The fact that the webmasterworld.com has to ban all bots tells me that I probably shouldn’t expose my content (which is my entire business) and expect only good bots to come my way!
There are probably just as many legitimate reasons for cloaking, as there are shady reasons…
Perhaps if SEOs and Webmasters got together and asked for a clear set of rules for cloaking, we may get it.
I think something like a Meta Tag indicating what type of content the bot is indexing would solve the problem.
Meta Content = free/register/pay/subscription/etc
Then the search engines can give an option to their users to view only free or free + “non free” content.
A bot crawling this content would run across the Meta Tags and deal with it accordingly.
Think of the amount of (previously invisible) websites that have been added in the past 2 years with Google and Yahoo trying to out do each other. Each trying to claim they have more content.
My site and many others have content that is our intellectual property. I have to get some legal agreement from the user to not steal this content. This puts me behind a login “firewall” and keeps bots out…
Yes, indexing pay-only content is a waste of the user's time. More importantly, it's a waste of MY time.
i'd like to know something is available and then decide if it is worth getting.
sometimes free content is worth exactly what you pay for it!
maybe my search today is for the free 30 second snippet of that song i was trying to remember but the same search tomorrow is so i can buy and download the cd.
is it a waste of time to know that your neighborhood book store has a book for sale on a subject that you are interested in?
perhaps there is a magazine in a rack down the street that has a review of a consumer product you were thinking of buying.
or maybe you would like to know that something is available in the local library even if you must obtain a library card before you can borrow it.
i don't really see the essential difference here...
Do you mean within 24-72 hours of a robots.txt ban on googlebot this website (webmasterworld.com) was dropped from the Google system? If this website was dropped from the Google system how did it impact this website? Do most referrals come from google? If so why would the googlebot be banned?
Do you mean within 24-72 hours of a robots.txt ban on googlebot this website (webmasterworld.com) was dropped from the Google system?
Yes. Poof! Gone!
If this website was dropped from the Google system how did it impact this website?
I think it gave the admin team a chance to take a quick break and get everything back in order. ;)
From hundreds of thousands of pages to zero in less than 72 hours. We'll never know the real numbers but you can expect them to be staggering. ;)

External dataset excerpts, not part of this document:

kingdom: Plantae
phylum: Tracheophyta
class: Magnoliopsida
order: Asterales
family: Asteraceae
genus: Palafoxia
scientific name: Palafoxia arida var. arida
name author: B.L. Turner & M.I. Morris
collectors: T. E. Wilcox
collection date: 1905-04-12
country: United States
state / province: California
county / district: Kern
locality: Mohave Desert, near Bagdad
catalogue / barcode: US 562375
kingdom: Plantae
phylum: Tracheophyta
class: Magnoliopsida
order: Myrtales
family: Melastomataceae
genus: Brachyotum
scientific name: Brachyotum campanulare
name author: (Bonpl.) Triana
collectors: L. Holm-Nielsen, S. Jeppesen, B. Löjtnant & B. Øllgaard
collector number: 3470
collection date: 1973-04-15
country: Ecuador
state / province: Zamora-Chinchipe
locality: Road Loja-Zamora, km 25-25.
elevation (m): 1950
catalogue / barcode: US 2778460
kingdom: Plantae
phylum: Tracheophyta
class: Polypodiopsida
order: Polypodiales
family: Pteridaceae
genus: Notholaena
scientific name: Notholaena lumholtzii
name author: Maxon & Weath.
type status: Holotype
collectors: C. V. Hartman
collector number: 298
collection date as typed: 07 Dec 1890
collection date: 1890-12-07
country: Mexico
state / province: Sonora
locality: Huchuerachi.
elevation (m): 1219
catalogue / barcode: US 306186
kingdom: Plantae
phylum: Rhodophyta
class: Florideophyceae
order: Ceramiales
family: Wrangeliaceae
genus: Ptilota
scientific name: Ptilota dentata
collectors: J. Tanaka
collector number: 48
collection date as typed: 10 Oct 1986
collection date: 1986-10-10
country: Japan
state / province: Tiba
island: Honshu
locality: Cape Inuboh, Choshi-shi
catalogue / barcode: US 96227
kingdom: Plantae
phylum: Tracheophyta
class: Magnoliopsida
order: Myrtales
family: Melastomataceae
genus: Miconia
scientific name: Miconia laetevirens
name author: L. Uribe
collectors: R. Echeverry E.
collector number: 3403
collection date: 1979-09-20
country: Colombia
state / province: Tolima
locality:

This is precisely what I want to do, give the customer an idea of what they are getting for free, let them keep the free content but give them the option of upgrade to the paid content. The only catch is that they have to agree to “terms and conditions” to not steel my free content. Cloaking is currently the only way of achieving this.
I am sure there is a lot of content like this out there in the invisible web and it is in the best interest of all parties (search engines, consumers, companies) to start indexing this content.
A simple way could be a meta tag that I can put on my content indicating what type of content it is - Meta Content = free/register/pay/subscription/etc.
This is what I am trying to avoid: [webmasterworld.com...]
[edited by: encyclo at 1:20 am (utc) on Mar. 6, 2007]
[edit reason] fixed link [/edit]
But hey it could be the other way, me being so old and all.
Yup somewhere in this thread: [webmasterworld.com...]
[edited by: theBear at 2:25 am (utc) on Mar. 6, 2007]
Sort of like the no-follow tag, but for users.
If someone is really interested in that post then, there is a disclaimer which search engines can display to users.
It is a win-win situation.
The search engine has the indexed content.
The user knows the result he is facing (whether paid or not).